Le président Berri s’est prononcé jusqu’ici en faveur d’un gouvernement d’entente nationale et de “résistance économique, à former en coordination avec le président de la République”. Les milieux politiques se sont arrêtés, d’autre part, sur les propos que cheikh Hassan Nasrallah, secrétaire général du “Hezbollah”, a tenus au cours du meeting organisé, récemment, en mémoire des martyrs de Jabal el-Rafih: son fils Hadi, Ali Mohamed Kaoussarani, Haytham Mohamed Debouk et d’autres encore considérés comme “les artisans de la libération de la victoire”. Cheikh Nasrallah a parlé en termes durs des récentes législatives, disant qu’elles avaient laissé des séquelles au double plan sectaire et confessionnel, dont la patrie est sortie sérieusement affectée.
“Il s’agit, dit-il, d’un indice inquiétant pour l’avenir. Pouvons-nous édifier une nation digne de ce nom dans de telles conditions? La faim, la misère, le chômage et l’analphabétisme ne distinguent pas entre un Libanais et un autre et entre une communauté et une autre communauté. Nous ne pouvons édifier une patrie sur des bases tribales, comme l’est le confessionnalisme dans toute l’acception du terme. Nous ne pouvons pas, non plus, édifier un Etat moderne et consolider nos institutions avec des slogans et les incitations confessionnelles”.

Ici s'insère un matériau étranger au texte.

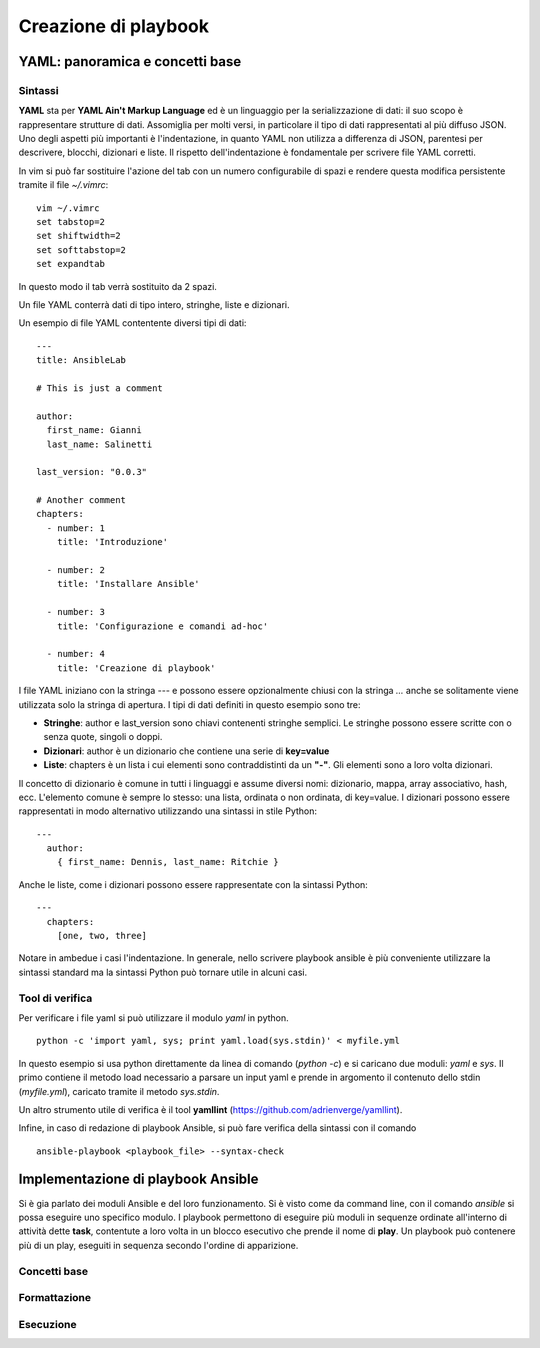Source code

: Creazione di playbook
=====================

YAML: panoramica e concetti base
################################

Sintassi
********

**YAML** sta per **YAML Ain't Markup Language** ed è un linguaggio per la serializzazione di dati: il suo scopo è rappresentare strutture di dati. Assomiglia per molti versi, in particolare il tipo di dati rappresentati al più diffuso JSON.
Uno degli aspetti più importanti è l'indentazione, in quanto YAML non utilizza a differenza di JSON, parentesi per descrivere, blocchi, dizionari e liste. Il rispetto dell'indentazione è fondamentale per scrivere file YAML corretti.

.. warning: Quando si scrivono file YAML è fortemente sconsigliato l'uso dei tab ma solo degli spazi. 

In vim si può far sostituire l'azione del tab con un numero configurabile di spazi e rendere questa modifica persistente tramite il file `~/.vimrc`:
::
  
  vim ~/.vimrc
  set tabstop=2
  set shiftwidth=2
  set softtabstop=2
  set expandtab

In questo modo il tab verrà sostituito da 2 spazi.

Un file YAML conterrà dati di tipo intero, stringhe, liste e dizionari.

Un esempio di file YAML contentente diversi tipi di dati:
::

  ---
  title: AnsibleLab

  # This is just a comment

  author:
    first_name: Gianni
    last_name: Salinetti

  last_version: "0.0.3"
  
  # Another comment
  chapters:
    - number: 1
      title: 'Introduzione'

    - number: 2
      title: 'Installare Ansible'

    - number: 3
      title: 'Configurazione e comandi ad-hoc'

    - number: 4
      title: 'Creazione di playbook'

I file YAML iniziano con la stringa `---` e possono essere opzionalmente chiusi con la stringa `...` anche se solitamente viene utilizzata solo la stringa di apertura.
I tipi di dati definiti in questo esempio sono tre:

* **Stringhe**: author e last_version sono chiavi contenenti stringhe semplici. Le stringhe possono essere scritte con o senza quote, singoli o doppi.
* **Dizionari**: author è un dizionario che contiene una serie di **key=value**
* **Liste**: chapters è un lista i cui elementi sono contraddistinti da un **"-"**. Gli elementi sono a loro volta dizionari.

Il concetto di dizionario è comune in tutti i linguaggi e assume diversi nomi: dizionario, mappa, array associativo, hash, ecc. L'elemento comune è sempre lo stesso: una lista, ordinata o non ordinata, di key=value.
I dizionari possono essere rappresentati in modo alternativo utilizzando una sintassi in stile Python:
::

  ---
    author:
      { first_name: Dennis, last_name: Ritchie }

Anche le liste, come i dizionari possono essere rappresentate con la sintassi Python:
::

  ---
    chapters:
      [one, two, three]

Notare in ambedue i casi l'indentazione. In generale, nello scrivere playbook ansible è più conveniente utilizzare la sintassi standard ma la sintassi Python può tornare utile in alcuni casi.

Tool di verifica
****************

Per verificare i file yaml si può utilizzare il modulo `yaml` in python.
::

  python -c 'import yaml, sys; print yaml.load(sys.stdin)' < myfile.yml

In questo esempio si usa python direttamente da linea di comando (`python -c`) e si caricano due moduli: `yaml` e `sys`. Il primo contiene il metodo load necessario a parsare un input yaml e prende in argomento il contenuto dello stdin (`myfile.yml`), caricato tramite il metodo `sys.stdin`.

Un altro strumento utile di verifica è il tool **yamllint** (`<https://github.com/adrienverge/yamllint>`_).

Infine, in caso di redazione di playbook Ansible, si può fare verifica della sintassi con il comando
::

  ansible-playbook <playbook_file> --syntax-check

.. warning: L'opzione --syntax-check permette di verificare solo eventuali errori di sintassi, non testa errori di logica, path o url.

Implementazione di playbook Ansible
###################################

Si è gia parlato dei moduli Ansible e del loro funzionamento. Si è visto come da command line, con il comando `ansible` si possa eseguire uno specifico modulo.
I playbook permettono di eseguire più moduli in sequenze ordinate all'interno di attività dette **task**, contentute a loro volta in un blocco esecutivo che prende il nome di **play**. Un playbook può contenere più di un play, eseguiti in sequenza secondo l'ordine di apparizione.


Concetti base
*************

Formattazione
*************

Esecuzione
**********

Aussi, le chef du “Hezbollah”, a-t-il mis en garde contre le retour au confessionnalisme, au sectarisme et au tribalisme. “Non, ce n’est pas pour cela, s’est-il écrié, que nos martyrs ont consenti le sacrifice suprême”. Par ailleurs, M. Moustapha Saad, député de Saïda et l’un des colistiers de Mme Bahia Hariri, a pris violemment à partie, cette semaine, M. Rafic Hariri, s’opposant à son retour au Sérail, en affirmant que “l’honnêteté, la droiture, l’abnégation et l’éloignement des intérêts personnels doivent servir de critères pour le choix du futur Premier ministre”.
“Tout est possible”, a-t-il répondu quand il a été interrogé sur le point de savoir s’il était candidat à la présidence du Conseil.